Trump’s attacks on voting have been far bolder than those of the Republican attacks in the red states. Trump does not mind lying, so he claimed, with no evidence whatsoever, that there was massive voter fraud being perpetrated by the Democrats. COVID brought health protections to voting like mail-in voting and ballot drop boxes, and expansions of absentee voting, extra early voting days and a greater use of voting machines. Republicans and Trump went ballistic. In red states many of these voting adjustments were outlawed amid cries of fraud and fake votes, and stolen elections.
When it was clear to most of us that Trump had lost the 2020 election, he claimed that Biden and the Dems stole the election. He popularized his “Stop the Steal” meme, also his “Big Lie” meme and his followers, oops, voters insisted on recounts, filed lawsuits, told us that voting machines had been hacked by other nations, or attacked by space lasers wielded by Jewish people (that couldn’t be what they said). But he could not help himself. Trump is not bound by the Constitution or by laws. If you can come up with a creative way to skirt a law you don’t like, then everyone should admire you. He went along with John Eastman’s plan to have fake slates of electors in seven states. The National Archives caught the fakes, but the electoral college is now in play, the damage is done. Newly empowered states have discovered that they have some leeway in terms of how they count and certify electoral votes so plans are being made for what might work to keep a Republican in the executive branch by manipulating electoral college votes.
When Donald Trump went to the Secretary of State in Georgia to ask him to find 11, 780 votes, there was suddenly a eureka moment among Republicans. Making sure Republicans were elected to Secretary of State positions in as many states as possible where they were allowed to certify vote counts and strip election rolls was an untried strategy, not yet declared unconstitutional, a strategy that just might tip the scales of presidential elections to the right in many states. Unfortunately for American voters who might expect courts to overturn such quasi-legal shenanigans, the Supreme Court just happens to lean dangerously right and will most likely leave election procedures up to the states.
Tonight, the FBI raided Mar-a-Lago for reasons we can only guess at so far. Will the DOJ restore integrity to our elections? Probably not. Voting rights were given to the states, although states cannot violate federal laws. Who will enforce the laws which Republicans say are not even being broken? If we don’t win the legislative branch in 2022, will we be able to win the popular vote in any future presidential elections, or the electoral vote. Will our belief in free and fair elections be restored and if so, how?

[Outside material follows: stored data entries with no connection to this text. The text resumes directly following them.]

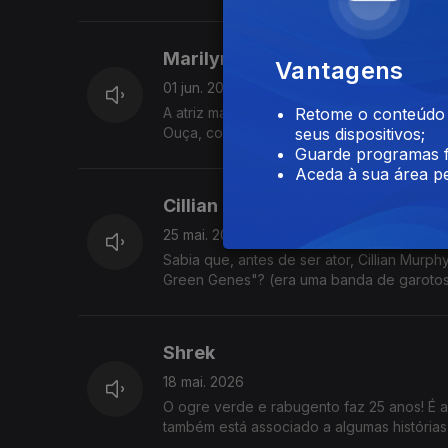
Marilyn Monroe
Vantagens
01 jun. 2026
A atriz mais famosa de sempre nasceu faz
Retome o conteúdo a
Ouça, comente, me segue, compartilha, etc
seus dispositivos;
Guarde programas f
Aceda à sua área pe
Cillian Murphy
25 mai. 2026
Sabia que, antes de ser ator, Cillian Murp
Green Genes"? (era uma banda de garotos
Shrek
18 mai. 2026
O ogre verde e rabugento faz 25 anos! É a
também está associado a algumas histórias t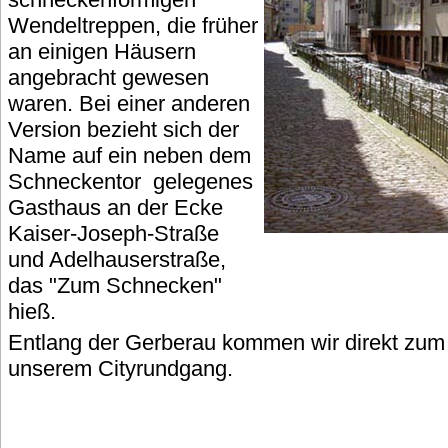
Wendeltreppen, die früher
an einigen Häusern
angebracht gewesen
waren. Bei einer anderen
Version bezieht sich der
Name auf ein neben dem
Schneckentor gelegenes
Gasthaus an der Ecke
Kaiser-Joseph-Straße
und Adelhauserstraße,
das "Zum Schnecken"
hieß.
Entlang der Gerberau kommen wir direkt zum
unserem Cityrundgang.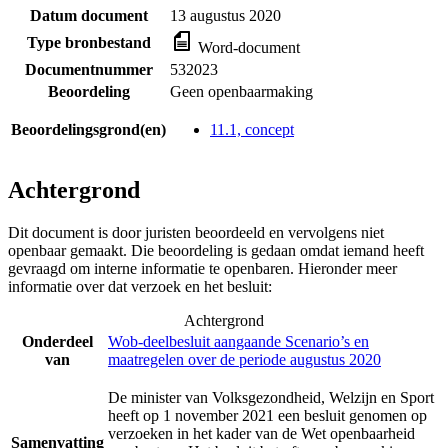
Datum document
13 augustus 2020
Type bronbestand
Word-document
Documentnummer
532023
Beoordeling
Geen openbaarmaking
Beoordelingsgrond(en)
11.1, concept
Achtergrond
Dit document is door juristen beoordeeld en vervolgens niet
openbaar gemaakt. Die beoordeling is gedaan omdat iemand heeft
gevraagd om interne informatie te openbaren. Hieronder meer
informatie over dat verzoek en het besluit:
Achtergrond
Onderdeel
Wob-deelbesluit aangaande Scenario’s en
van
maatregelen over de periode augustus 2020
De minister van Volksgezondheid, Welzijn en Sport
heeft op 1 november 2021 een besluit genomen op
verzoeken in het kader van de Wet openbaarheid
Samenvatting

It has been tough to watch this all happen, to raise our pointer finger in the air and say, “can they do that.” It has been even tougher to see how often it turns out they can do that and more. At its base this is about twisting the traditional interpretations of the Constitution and then allowing some citizens to simply trash our laws. If we get the chance when the Democrats are in power, we might want to tweak our Constitution to make sure the interpretations that we rely on historically and traditionally prevail.